== Task input
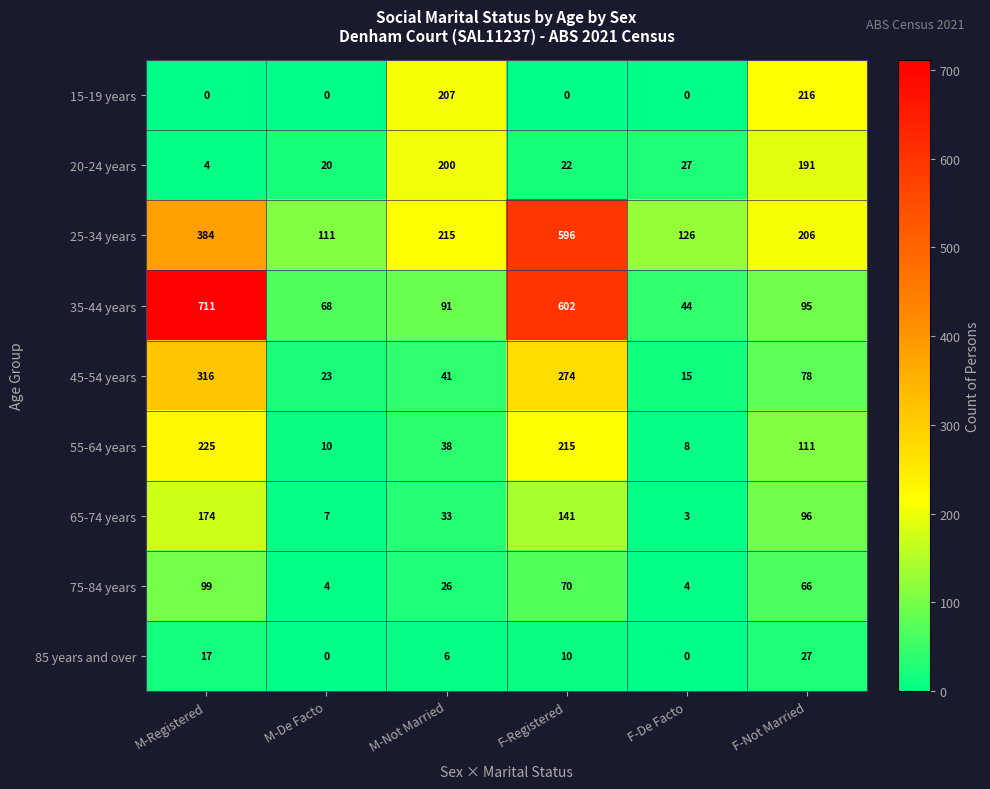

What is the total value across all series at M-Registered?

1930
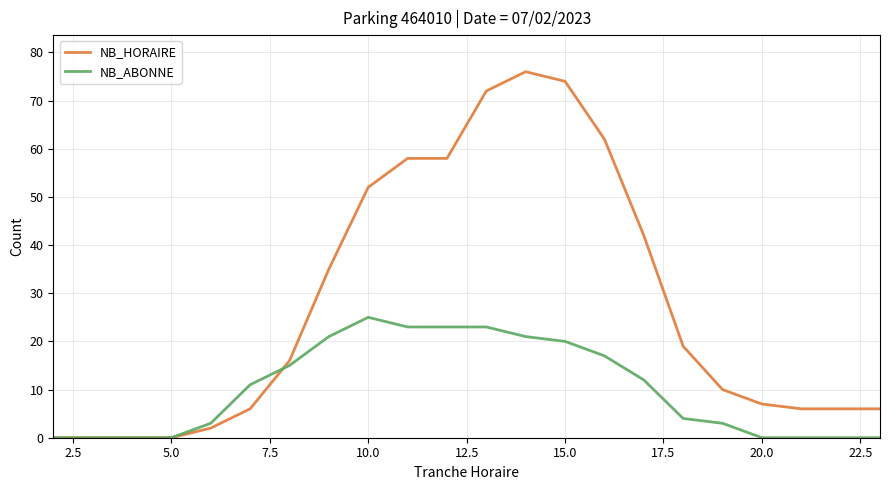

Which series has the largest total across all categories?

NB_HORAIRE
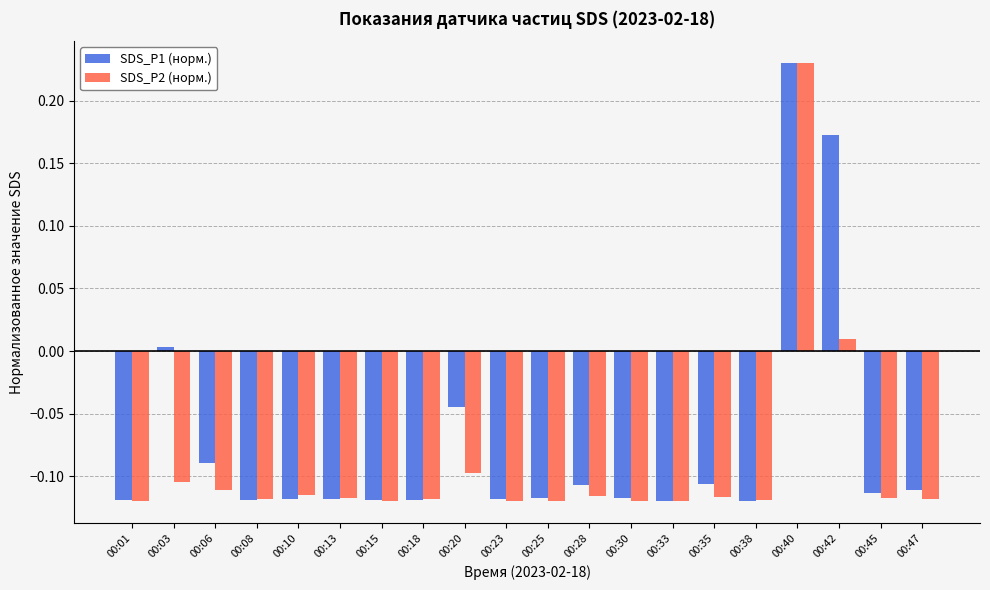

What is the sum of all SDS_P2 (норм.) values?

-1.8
====
== Task input
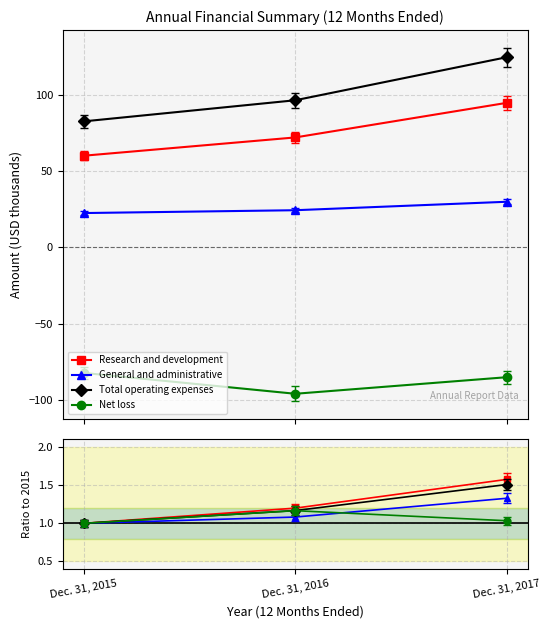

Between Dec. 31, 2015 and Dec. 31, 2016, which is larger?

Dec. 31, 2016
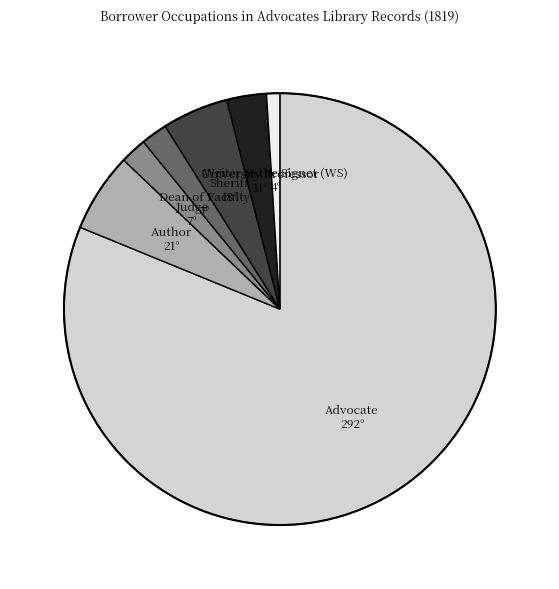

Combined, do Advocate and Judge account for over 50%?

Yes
====
== Task input
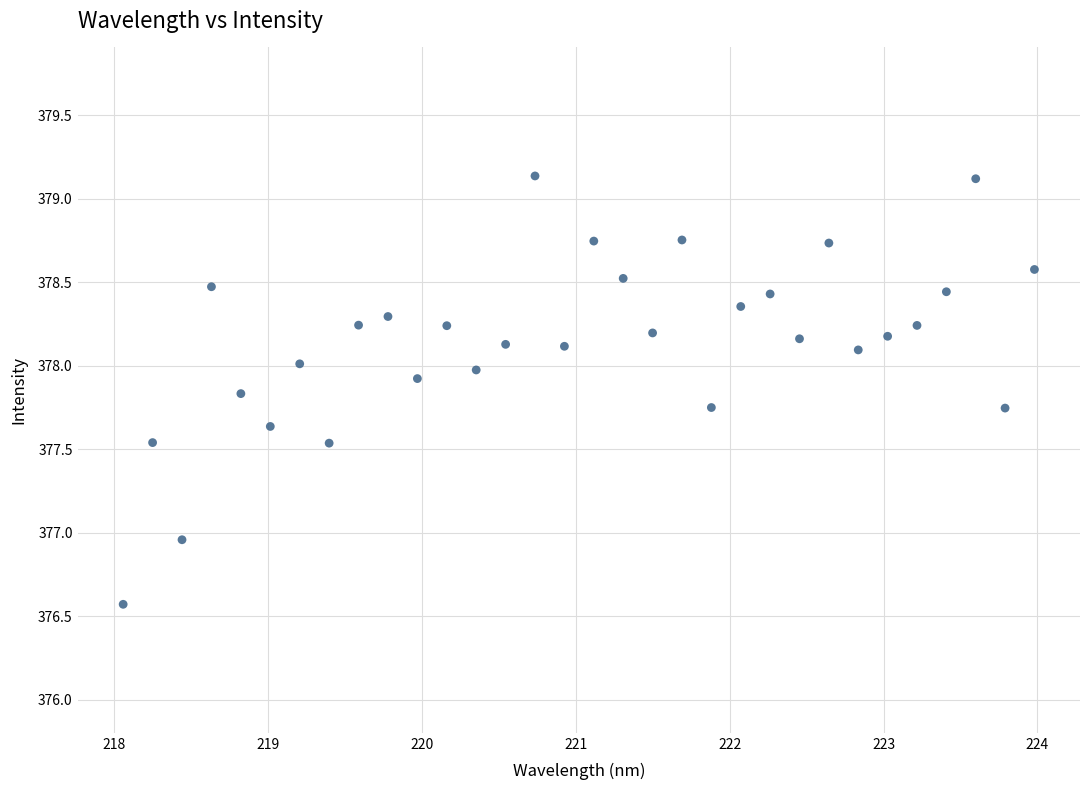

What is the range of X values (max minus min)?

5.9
====
__Problem__:
Write out the records from the line with "Which series has" to the line with "What is the sum of all SDS_P2 (норм.) values?", both lines included, and leave the pictures out of your answer.

__Answer to this task__:
Which series has the largest total across all categories?

NB_HORAIRE

What is the sum of all SDS_P2 (норм.) values?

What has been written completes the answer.